**Текст**:
════════
Читаем Избранные работы полностью

И вот наступила великая охота на народные мелодии в чужих землях. Уже сам Вебер, у которого увял народный цветок, прилежно занялся изучением форкелевского описания арабской музыки77 и заимствовал оттуда марш гаремных сторожей78.

Наши французы оказались еще расторопней: они почерпали все сведения из путевой книжки для туристов и устремляли зрение и слух всюду, где еще находилась хоть капелька народной наивности, чтобы узнать, как она выглядит или как звучит. Наша седая цивилизация сделалась снова детской, а старцы-дети быстро умирают.

Там, в прекрасной, но столь загрязненной стране — Италии, музыкальный жир которой с такой важностью и самодовольством снял Россини для угощения исхудавшего музыкального мира, — восседал теперь беспечный, изнеженный маэстро и с улыбкой изумления созерцал, как вокруг копошились галантные парижские охотники за народными мелодиями. Один из них был хорошим наездником, и, когда после быстрой скачки он слезал с лошади, все уже знали, что он отыскал хорошую мелодию, которая принесет ему много денег. Этот господин скакал как бешеный через все рыбные и овощные лотки неаполитанских базаров, сшибая все вокруг; хохот и проклятия следовали за ним, а навстречу поднимались угрожающие кулаки, так что у него с быстротой молнии явилось предчувствие великолепной революции рыбо- и овощеторговцев.

Но ведь можно было извлечь и еще больше! Туда, в Портичи, помчался парижский наездник, к баркам и сетям наивных рыбаков, которые поют и ловят рыбу, спят и беснуются, играют и бросают ножи в обществе жен и детей, дерутся насмерть — и все при этом поют. Маэстро Обер! Признайтесь, что это была великолепная скачка, лучшая, чем на Иппогрифе79, который вечно носится в воздухе и может принести только простуду да насморк! Всадник приехал домой, слез с коня, сказал Россини любезный комплимент (он знал хорошо почему!), взял почтовых лошадей до Парижа, и то, что он там в один миг изготовил, оказалось не чем иным, как «Немой из Портичи».
════════
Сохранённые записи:
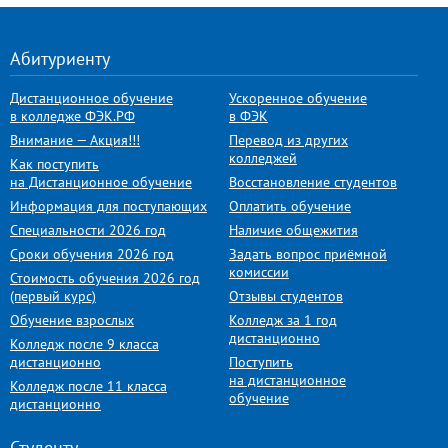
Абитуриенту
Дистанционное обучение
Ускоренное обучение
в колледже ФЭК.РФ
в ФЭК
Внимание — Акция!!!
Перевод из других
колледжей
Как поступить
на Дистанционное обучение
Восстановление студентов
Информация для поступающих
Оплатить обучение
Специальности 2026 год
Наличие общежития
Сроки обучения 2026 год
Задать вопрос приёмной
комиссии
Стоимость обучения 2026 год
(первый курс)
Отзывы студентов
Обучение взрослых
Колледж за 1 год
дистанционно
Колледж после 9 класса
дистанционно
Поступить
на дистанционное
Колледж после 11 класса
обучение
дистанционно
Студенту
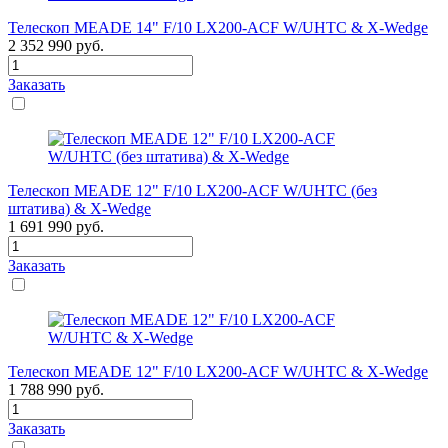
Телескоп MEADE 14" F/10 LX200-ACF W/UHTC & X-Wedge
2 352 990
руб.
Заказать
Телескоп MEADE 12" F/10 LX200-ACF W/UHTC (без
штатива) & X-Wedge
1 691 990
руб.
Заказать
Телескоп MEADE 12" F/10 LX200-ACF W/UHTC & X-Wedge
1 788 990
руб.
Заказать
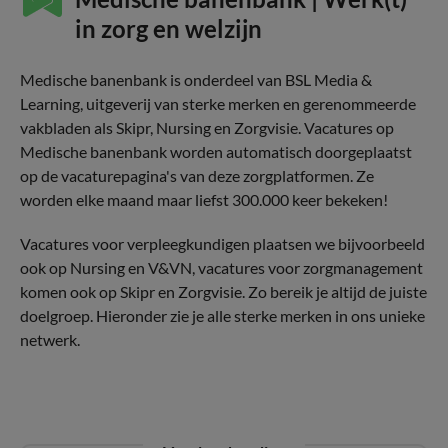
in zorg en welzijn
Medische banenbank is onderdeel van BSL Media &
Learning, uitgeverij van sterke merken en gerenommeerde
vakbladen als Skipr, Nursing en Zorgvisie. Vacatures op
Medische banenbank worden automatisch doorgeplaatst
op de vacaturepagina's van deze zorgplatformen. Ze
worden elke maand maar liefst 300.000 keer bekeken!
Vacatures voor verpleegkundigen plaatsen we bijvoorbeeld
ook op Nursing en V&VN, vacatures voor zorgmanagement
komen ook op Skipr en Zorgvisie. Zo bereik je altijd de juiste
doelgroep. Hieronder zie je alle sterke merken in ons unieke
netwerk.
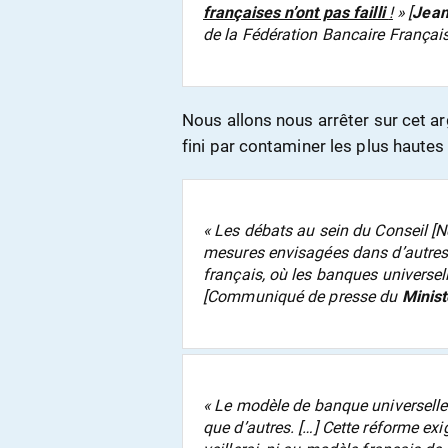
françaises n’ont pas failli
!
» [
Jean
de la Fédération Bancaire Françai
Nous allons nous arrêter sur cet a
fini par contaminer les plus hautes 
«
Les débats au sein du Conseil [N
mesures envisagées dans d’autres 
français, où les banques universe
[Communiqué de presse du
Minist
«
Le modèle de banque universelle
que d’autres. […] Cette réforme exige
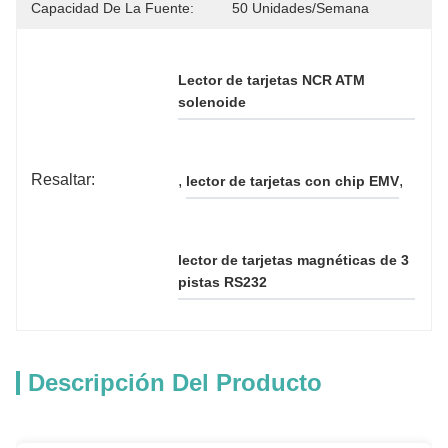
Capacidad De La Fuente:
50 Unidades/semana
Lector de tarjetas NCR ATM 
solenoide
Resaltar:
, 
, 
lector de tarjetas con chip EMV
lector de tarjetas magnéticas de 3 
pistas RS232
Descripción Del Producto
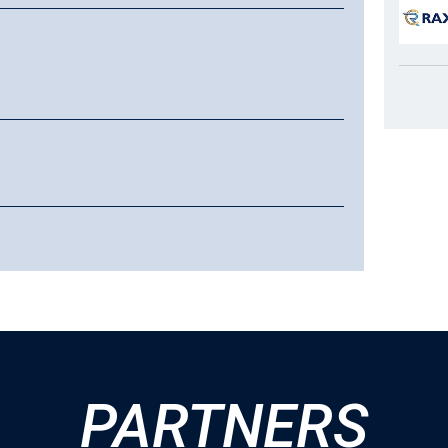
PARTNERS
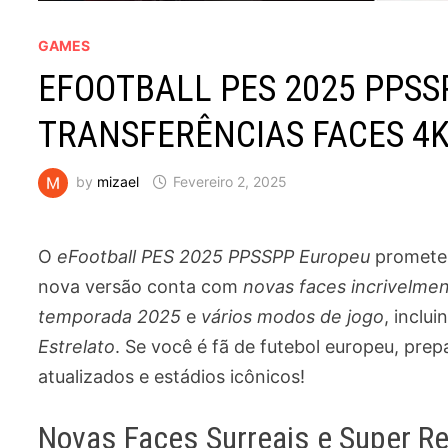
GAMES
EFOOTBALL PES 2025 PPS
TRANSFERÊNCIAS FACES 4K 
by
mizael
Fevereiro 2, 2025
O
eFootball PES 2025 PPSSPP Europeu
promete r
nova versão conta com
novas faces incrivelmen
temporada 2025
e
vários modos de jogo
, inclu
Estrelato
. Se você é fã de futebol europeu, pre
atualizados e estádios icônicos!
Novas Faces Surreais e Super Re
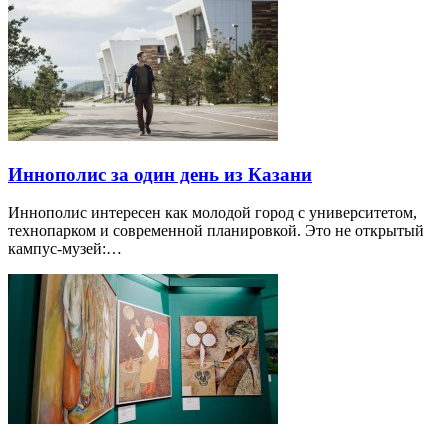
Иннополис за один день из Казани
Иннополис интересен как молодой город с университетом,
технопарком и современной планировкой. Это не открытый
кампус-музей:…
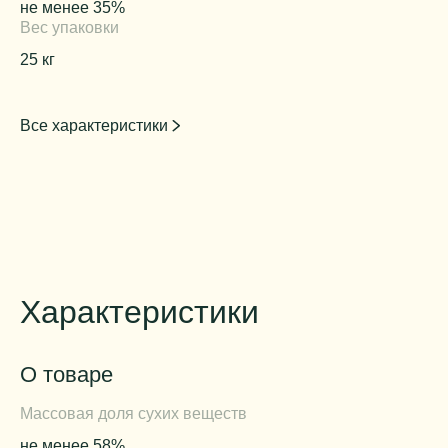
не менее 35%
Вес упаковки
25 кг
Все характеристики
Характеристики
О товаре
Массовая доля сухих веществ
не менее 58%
════════
**Что требуется**: Продолжите текст об охоте за народными мелодиями в чужих землях, начав сразу после его последнего предложения.

**Результат выполнения**:
Эта немая была онемевшая ныне муза драмы, которая бродила, одинокая и печальная, с разбитым сердцем, меж поющих и шумящих масс, чтобы свою непрекращающуюся скорбь и отвращение к жизни заглушить в художественном бесновании театрального вулкана Россини издали смотрел на этот прекрасный спектакль, и когда ехал в Париж, то счел нужным немножко отдохнуть под снежными Альпами Швейцарии и послушать, как здоровые, смелые горцы ведут музыкальные разговоры со своими горами и коровами.

Прибыв в Париж, он в свою очередь сделал Оберу любезнейший комплимент (он хорошо знал почему!) и с отеческой радостью представил миру свое младшее дитя, окрещенное им по счастливому вдохновению «Вильгельмом Теллем».

«Немая из Портичи» и «Вильгельм Телль» сделались отныне двумя осями, вокруг которых стал вращаться весь спекулятивный оперно-музыкальный мир. Новый секрет гальванизирования полуистлевшего музыкального тела был найден, и опера снова могла жить до тех пор, пока хоть откуда-нибудь еще можно было раздобывать национальные особенности. Все страны континента были обысканы, ограблена каждая провинция, до последней капли высосана была музыкальная кровь каждого племени, и добытый спирт, к утехе бар и грабителей большого музыкального мира, расточился в ослепительном фейерверке! А немецкая музыкальная критика признала в этом многозначительное приближение оперы к цели, ибо теперь-то она пошла по «национальному» или, если хотите, даже по «историческому» направлению. Если весь мир сойдет с ума, немцы будут прямо блаженствовать, ибо тем больше им придется толковать, угадывать, размышлять и, наконец, чтобы они уж совсем хорошо себя чувствовали, классифицировать.

Рассмотрим же, в чем состояло влияние национального элемента на мелодию, а таким образом и на оперу.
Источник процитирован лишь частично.